La baignade

Je me souviens de journées ensoleillées et sèches. Mon père ou ma mère étaient présents de façon intermittente. Je me souviens également d’une 104 bleue, de l’odeur du garage, du bruit du gravier sous mes pieds. La ville grouillait de touristes. En ce milieu de mois d’août, tout le monde se préparait à l’arrivée de la fête foraine sur la place Marmontel. Des sons de vielle ou de cabrette résonnaient dans la ville. Mamie préparait le déjeuner. Des frites étaient cuites dans une vieille poêle noire, certainement récupérée de la maison de mon arrière-grand-mère. La table était mise. Toujours le même rituel. On dépliait sur la table du salon une fine couverture en laine, puis une toile cirée, et enfin une jolie nappe blanche. Maman aidait mamie dans la cuisine, et papa préparait l’apéritif sous le cerisier en fumant une Gauloise. Le déjeuner était souvent très animé.

Je rejoignais après le repas mes amies de la maison voisine. Carole et Muriel m’emmenaient à la baignade. Nous avions donné ce nom à la plage de fortune qui avait été créée sur une rive de la Rhue. Il fallait pour s’y rendre se diriger vers le saut de la saule, puis traverser un pré improvisé en camping. Nous laissions nos vélos en haut d’une petite colline verdoyante, installions nos serviettes et descendions vers la petite plage de sable fin. Sur la droite se trouvait le pont de chemin de fer et un petit barrage qui permettait à la rivière de former une excroissance. L’eau était douce. Les plus aventuriers traversaient l’étendue d’eau pour rejoindre l’autre rive. Un pneu avait été accroché à un arbre. Il permettait de se jeter dans la rivière au beau milieu d’un gouffre. J’ai toujours eu peur de plonger dans cette eau noire et froide. On m’avait dit que des serpents mordaient les pieds des baigneurs. Je restais donc là ou l’eau était transparente, et portais toujours des sandales transparentes.

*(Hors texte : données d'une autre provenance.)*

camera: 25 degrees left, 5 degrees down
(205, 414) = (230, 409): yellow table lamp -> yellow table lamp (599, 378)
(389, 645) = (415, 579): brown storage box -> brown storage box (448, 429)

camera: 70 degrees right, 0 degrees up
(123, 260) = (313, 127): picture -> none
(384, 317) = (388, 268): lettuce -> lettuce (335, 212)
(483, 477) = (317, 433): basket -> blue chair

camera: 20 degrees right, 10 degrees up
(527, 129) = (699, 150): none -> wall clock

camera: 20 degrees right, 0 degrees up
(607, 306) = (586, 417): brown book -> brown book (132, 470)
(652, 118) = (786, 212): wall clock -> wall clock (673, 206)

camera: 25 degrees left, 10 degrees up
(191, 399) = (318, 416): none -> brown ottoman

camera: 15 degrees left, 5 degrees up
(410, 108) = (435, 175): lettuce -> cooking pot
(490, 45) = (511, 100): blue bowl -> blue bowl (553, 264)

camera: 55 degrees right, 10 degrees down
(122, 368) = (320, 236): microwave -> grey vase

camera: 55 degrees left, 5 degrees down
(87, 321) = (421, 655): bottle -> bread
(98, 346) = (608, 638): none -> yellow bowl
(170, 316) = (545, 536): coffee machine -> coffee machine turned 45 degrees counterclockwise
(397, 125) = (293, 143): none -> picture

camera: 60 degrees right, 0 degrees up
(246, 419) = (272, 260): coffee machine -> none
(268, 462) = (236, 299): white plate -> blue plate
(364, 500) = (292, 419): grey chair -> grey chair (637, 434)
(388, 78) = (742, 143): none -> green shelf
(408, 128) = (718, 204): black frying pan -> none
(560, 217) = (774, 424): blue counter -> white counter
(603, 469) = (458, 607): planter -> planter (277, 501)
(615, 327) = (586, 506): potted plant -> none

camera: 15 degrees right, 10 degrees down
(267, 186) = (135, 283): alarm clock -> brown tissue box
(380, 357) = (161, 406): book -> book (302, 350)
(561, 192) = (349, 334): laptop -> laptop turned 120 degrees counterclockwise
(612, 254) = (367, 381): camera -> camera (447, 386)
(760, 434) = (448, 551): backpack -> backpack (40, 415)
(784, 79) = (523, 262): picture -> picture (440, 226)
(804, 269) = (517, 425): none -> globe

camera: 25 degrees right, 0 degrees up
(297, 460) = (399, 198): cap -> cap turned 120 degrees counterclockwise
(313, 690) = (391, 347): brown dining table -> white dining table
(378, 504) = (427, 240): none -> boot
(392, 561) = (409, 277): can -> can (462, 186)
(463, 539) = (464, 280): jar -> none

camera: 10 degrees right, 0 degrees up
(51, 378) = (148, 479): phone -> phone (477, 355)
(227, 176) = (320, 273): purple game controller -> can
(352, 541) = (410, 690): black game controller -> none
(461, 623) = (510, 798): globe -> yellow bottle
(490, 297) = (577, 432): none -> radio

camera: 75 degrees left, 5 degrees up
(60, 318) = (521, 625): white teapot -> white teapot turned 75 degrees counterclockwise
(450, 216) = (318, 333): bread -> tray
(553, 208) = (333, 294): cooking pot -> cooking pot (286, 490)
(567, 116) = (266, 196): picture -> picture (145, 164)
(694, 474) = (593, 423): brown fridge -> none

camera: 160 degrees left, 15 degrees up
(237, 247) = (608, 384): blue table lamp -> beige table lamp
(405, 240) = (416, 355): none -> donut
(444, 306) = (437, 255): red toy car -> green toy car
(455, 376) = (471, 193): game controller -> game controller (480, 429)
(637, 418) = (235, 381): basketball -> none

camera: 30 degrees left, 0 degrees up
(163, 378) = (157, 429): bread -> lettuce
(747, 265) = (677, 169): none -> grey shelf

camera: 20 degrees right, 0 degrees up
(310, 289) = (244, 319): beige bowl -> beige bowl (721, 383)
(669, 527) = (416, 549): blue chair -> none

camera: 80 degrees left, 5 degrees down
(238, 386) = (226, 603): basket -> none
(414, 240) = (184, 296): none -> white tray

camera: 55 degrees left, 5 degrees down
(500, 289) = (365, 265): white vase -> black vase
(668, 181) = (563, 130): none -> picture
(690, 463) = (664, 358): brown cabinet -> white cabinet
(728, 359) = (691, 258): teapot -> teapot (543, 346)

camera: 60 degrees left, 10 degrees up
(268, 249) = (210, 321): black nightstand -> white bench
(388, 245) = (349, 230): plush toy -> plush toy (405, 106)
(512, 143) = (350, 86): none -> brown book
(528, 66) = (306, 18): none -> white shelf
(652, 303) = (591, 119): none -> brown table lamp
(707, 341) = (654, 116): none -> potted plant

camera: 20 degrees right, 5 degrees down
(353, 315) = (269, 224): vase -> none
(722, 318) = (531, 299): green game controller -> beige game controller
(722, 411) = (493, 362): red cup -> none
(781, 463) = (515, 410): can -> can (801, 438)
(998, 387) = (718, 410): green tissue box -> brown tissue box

Venait l’heure du goûter. Des carreaux de chocolat au lait enfoncés dans la mie d’un pain bâtard. Nous nous allongions alors sur nos serviettes et jouions à cache cache ou à chat dans les prés voisins. Les herbes étaient hautes et à moitié cramées par le soleil d’été. Il fallait ensuite plier bagage, et rentrer à la maison. Papa était le plus souvent parti à la pêche sur la Dordogne. Il revenait tard, juste avant le diner. Nous n’allumions pas notre télévision Schneider en noir et blanc la semaine. La soirée était consacrée à la lecture de livres ou de bandes dessinées. Mamie, maman et moi-même faisions également souvent un tour de pâté de maisons, afin de saluer les voisins qui passaient la soirée à profiter de leurs jardins. Je me souviens également que j’adorais chasser les hannetons, et que j’étais émerveillé par les vers luisants qui tapissaient le jardin. Souvent, je m’allongeait sur une chaise longue et regardait les étoiles. Le ciel de nuit était si lumineux.

L’ambiance était simple et populaire. Beaucoup s’étaient installés dans les alentours lors de la construction du barrage sur la Dordogne. Il y avait encore une forte activité économique. Couplée au tourisme, la région était encore très attractive et ressemblait à un petit paradis. C’était le mien. Le temps ne passait pas vite. Rester deux longs mois dans notre maison de campagne semblait être une éternité. Nous allions tous les dimanche à la messe de onze heures. Le boulanger nous apportait pain et viennoiseries le matin. Le boucher passait avec sa vieille camionnette Citroën. Je consacrais une partie de la matinée à remplir ces affreux cahiers de vacances qui ne servaient à rien. Le temps était rythmé par le passage des michelines. Il y avait également le train vert qui quittait notre ville chaque soir pour rejoindre Paris au matin.

Puis venait le moment du retour sur Paris. Maman rentrait avec moi. Papa repartait pour la Bourgogne. Les habitudes changeaient, je retrouvais mon meilleur amis François qui venait de passer l’été en Espagne. Nous préparions alors la rentrée à saint Jean-Baptiste. Nous vivions modestement. Il me semble toutefois que l’époque était très douce. Mamie allait bientôt nous rejoindre. Une nouvelle vie allait commencer.